The programme offers students the opportunity to study slavery and emancipation in various historical contexts and to explore the conditions under which slavery continues to exist today.
It engages with emerging debates about multiculturalism, globalisation, poverty and identity. It is designed to provide students with a combination of research skills and specialist knowledge in the social, economic, political and cultural contexts of slavery through a series of core and optional modules and through the preparation of a dissertation.

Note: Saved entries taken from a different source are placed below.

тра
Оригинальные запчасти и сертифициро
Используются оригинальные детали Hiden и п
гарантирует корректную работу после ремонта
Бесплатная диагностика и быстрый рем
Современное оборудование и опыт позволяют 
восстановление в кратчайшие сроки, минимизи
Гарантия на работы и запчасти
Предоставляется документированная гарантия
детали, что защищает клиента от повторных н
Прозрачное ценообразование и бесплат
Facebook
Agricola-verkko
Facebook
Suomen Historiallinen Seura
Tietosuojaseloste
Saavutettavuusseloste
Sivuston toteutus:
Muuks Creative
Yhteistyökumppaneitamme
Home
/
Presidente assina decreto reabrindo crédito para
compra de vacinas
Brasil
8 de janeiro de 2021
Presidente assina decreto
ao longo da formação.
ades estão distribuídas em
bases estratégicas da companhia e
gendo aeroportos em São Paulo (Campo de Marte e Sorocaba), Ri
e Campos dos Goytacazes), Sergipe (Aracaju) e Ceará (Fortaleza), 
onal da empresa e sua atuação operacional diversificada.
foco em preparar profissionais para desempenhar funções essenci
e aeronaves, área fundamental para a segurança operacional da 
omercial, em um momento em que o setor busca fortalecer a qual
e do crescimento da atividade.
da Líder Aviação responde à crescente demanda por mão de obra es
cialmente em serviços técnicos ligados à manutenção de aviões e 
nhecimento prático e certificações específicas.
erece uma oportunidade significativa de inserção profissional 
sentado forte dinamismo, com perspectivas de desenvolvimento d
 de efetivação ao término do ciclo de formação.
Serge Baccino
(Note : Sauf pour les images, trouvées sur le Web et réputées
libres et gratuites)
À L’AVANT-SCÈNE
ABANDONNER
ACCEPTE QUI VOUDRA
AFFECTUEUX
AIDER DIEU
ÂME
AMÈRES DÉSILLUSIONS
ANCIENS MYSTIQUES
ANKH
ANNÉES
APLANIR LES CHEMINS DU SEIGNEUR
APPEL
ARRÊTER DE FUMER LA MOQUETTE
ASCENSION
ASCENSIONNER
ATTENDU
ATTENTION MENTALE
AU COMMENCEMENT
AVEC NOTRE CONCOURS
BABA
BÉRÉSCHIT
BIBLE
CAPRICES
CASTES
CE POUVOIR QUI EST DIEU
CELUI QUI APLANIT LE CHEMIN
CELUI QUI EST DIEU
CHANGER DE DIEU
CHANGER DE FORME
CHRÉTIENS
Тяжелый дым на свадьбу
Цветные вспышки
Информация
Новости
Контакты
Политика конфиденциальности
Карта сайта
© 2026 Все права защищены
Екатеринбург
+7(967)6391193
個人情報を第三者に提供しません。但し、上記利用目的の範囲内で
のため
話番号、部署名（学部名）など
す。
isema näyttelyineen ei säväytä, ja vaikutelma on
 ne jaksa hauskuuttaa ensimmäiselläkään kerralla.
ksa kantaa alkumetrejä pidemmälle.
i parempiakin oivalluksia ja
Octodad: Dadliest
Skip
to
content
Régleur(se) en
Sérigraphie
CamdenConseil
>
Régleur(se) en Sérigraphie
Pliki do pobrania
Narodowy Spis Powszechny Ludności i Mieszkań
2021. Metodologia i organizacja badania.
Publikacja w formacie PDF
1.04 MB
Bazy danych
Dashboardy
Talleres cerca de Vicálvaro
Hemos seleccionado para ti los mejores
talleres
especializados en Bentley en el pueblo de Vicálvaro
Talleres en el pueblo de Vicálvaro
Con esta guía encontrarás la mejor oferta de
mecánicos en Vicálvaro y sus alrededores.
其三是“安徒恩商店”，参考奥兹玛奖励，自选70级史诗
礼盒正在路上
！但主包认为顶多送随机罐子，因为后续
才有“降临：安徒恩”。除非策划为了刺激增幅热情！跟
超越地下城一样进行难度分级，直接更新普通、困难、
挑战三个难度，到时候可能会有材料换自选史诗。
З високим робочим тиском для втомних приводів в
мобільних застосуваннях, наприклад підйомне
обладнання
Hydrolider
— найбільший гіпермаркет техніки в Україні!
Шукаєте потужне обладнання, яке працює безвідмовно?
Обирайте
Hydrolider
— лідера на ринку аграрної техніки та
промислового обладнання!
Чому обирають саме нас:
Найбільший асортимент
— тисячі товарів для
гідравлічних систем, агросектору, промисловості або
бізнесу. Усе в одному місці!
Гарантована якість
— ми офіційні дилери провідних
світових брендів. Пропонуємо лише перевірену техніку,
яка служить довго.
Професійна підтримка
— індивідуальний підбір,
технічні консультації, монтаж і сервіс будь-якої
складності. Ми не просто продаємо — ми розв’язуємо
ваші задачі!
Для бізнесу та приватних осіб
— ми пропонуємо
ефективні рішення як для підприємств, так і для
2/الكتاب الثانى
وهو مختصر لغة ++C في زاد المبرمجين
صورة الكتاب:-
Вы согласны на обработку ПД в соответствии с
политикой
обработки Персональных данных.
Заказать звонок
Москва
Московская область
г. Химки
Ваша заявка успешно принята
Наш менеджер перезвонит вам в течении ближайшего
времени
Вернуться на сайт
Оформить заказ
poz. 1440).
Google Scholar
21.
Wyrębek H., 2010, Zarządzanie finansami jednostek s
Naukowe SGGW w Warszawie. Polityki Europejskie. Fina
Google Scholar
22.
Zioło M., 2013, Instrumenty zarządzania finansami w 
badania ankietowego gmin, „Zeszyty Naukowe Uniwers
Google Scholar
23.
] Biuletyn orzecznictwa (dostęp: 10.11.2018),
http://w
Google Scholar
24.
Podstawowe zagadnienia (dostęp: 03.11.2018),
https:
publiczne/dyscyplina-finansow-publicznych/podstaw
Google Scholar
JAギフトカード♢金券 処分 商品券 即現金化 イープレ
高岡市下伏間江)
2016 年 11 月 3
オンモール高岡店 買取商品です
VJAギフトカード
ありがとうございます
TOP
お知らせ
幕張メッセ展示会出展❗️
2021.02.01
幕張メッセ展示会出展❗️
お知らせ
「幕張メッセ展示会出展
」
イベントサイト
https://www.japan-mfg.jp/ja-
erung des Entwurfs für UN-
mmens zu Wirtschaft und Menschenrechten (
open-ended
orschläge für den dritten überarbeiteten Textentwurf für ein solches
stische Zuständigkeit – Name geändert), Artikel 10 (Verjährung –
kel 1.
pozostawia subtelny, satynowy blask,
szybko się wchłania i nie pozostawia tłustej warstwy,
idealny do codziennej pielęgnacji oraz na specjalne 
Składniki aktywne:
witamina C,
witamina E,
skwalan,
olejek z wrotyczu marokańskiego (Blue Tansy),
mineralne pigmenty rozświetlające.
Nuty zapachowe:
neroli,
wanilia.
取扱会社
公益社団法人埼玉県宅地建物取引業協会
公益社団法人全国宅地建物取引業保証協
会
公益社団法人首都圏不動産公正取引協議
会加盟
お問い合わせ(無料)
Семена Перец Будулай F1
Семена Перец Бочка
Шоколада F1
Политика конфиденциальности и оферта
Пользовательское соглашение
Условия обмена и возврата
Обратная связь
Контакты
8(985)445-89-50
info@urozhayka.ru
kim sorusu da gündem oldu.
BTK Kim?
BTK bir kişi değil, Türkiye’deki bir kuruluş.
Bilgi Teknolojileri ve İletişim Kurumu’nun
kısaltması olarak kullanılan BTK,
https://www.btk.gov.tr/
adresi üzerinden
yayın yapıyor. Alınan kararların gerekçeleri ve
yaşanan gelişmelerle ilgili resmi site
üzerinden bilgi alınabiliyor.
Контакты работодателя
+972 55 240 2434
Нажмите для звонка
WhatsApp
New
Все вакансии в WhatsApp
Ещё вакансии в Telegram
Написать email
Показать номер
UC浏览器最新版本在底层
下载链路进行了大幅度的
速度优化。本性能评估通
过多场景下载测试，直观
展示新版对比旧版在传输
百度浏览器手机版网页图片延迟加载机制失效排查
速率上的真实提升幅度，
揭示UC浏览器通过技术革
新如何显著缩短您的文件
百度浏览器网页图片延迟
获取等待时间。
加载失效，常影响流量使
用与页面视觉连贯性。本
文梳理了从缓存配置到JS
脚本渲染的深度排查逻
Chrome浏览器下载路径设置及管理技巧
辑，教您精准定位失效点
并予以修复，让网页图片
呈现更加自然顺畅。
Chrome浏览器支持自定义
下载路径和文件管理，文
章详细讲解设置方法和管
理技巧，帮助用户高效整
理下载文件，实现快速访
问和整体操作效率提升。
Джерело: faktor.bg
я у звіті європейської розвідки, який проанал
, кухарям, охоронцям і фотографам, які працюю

-Historiography of Slavery
-Voices of Slavery
-Slavery in the Modern World
-Slavery Since Emancipation
-Bonded Labour in a Historical Perspective
-Russian Slavery: From Serfdom to Totalitarianism
-The Demography of Slavery
-The Slave Trade: Abolition and Suppression
-The Black Atlantic
-Political Theory of Multiculturalism
-Globalisation and Poverty
-Movement and Identity, 1800–2000
-Race, Ethnicity and Gender in Postcolonial Women’s Writing
-Environment and Development in Africa
The core and optional modules are worth 120 credits in total. Following the taught component of the programme, students prepare a 15,000-word dissertation which is worth 60 credits.
One unique feature of the programme is that students can choose to specialise in slavery in historical perspective or focus on issues of modern slavery according to their choices of optional modules.